In the present work, highly selective, stable and room temperature operable sensor of copper oxide (CuO), polyvinylpyrrolidone (PVP) and PVP/CuO nanocomposites were successfully fabricated on interdigitated copper electrode by using drop casting method. The CuO and PVP/CuO nanocomposites were synthesized via simple chemical reduction and ultrasonication method, respectively. Structural, morphological and elemental characterization of the PVP/CuO nanocomposites were carried out through X-ray diffractometer, Fourier transform infrared spectroscopy, scanning electron microscopy, and energy-dispersive X-ray spectroscopy techniques.
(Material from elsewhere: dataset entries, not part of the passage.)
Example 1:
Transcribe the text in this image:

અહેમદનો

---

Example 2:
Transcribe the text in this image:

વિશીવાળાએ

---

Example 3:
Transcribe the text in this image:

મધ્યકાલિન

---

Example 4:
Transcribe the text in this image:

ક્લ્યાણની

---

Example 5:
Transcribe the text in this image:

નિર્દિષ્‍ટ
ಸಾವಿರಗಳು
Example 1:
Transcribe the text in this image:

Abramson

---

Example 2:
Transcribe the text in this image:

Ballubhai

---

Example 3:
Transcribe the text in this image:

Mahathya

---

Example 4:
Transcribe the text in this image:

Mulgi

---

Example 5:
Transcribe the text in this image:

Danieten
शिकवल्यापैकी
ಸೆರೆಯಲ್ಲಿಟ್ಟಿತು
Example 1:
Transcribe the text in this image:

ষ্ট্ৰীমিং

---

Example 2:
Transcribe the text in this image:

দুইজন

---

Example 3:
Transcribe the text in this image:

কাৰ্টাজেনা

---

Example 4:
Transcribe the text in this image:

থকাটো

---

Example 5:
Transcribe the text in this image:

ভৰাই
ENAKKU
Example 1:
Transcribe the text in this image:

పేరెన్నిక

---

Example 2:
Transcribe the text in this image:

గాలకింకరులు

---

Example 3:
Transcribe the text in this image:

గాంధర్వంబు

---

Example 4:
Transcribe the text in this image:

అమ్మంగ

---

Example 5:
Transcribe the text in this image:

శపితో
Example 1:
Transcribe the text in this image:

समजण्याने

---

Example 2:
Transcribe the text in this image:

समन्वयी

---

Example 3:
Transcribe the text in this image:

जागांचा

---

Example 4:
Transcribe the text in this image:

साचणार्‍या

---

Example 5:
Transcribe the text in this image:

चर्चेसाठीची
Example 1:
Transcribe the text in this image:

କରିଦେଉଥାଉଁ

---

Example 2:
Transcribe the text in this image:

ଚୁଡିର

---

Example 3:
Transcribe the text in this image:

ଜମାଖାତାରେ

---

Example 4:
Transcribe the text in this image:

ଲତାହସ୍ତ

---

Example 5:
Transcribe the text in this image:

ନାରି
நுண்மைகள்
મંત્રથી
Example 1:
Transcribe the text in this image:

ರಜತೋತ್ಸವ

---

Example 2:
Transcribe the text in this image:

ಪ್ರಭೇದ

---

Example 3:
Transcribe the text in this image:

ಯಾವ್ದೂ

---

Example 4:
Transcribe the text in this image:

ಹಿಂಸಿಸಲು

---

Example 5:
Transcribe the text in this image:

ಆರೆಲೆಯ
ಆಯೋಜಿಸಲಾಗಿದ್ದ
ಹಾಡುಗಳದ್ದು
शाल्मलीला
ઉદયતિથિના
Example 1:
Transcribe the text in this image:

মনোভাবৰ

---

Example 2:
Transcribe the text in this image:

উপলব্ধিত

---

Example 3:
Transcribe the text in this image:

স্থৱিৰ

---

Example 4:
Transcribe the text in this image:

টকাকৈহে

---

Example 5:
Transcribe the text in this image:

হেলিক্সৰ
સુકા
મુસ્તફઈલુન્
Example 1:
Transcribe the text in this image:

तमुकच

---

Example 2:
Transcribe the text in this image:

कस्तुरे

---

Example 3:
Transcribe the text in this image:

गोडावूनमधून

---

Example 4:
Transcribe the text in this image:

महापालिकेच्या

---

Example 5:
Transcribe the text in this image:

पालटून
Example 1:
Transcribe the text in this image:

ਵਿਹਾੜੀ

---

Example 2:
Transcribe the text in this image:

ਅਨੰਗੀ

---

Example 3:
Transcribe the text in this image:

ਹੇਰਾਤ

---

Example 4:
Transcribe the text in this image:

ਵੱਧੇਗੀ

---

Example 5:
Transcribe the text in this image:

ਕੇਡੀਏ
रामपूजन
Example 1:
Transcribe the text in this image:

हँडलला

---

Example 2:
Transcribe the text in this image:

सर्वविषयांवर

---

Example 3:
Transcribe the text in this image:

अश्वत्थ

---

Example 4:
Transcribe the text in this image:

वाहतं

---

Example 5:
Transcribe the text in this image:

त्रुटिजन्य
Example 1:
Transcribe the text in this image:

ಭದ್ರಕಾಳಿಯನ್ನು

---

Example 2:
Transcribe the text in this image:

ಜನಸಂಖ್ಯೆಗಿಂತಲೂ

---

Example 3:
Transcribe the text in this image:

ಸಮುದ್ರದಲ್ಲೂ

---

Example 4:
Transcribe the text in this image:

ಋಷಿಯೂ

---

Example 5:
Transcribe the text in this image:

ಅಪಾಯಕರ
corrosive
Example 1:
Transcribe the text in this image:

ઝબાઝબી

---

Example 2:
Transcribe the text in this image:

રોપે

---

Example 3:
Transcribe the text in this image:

Successful synthesis of the nanocomposites with amorphous and crystalline nature was confirmed by the above-mentioned techniques. Gas sensing properties of the PVP/CuO nanocomposites were studied using different wt % (1–8) of CuO in the PVP matrix through LCR meter. It was observed that the sensor with 8 wt% CuO content exhibited an excellent selectivity and reproducibility towards NH3 gas at room temperature. A capacitance response of 160 nF was recorded for 200 ppm concentration of NH3 gas. The PVP/CuO 8 wt % nanocomposite sensor also showed an excellent stability over a period of 90 days (less than 5 % variation) and has very short response and recovery time of 17 s and 15 s respectively.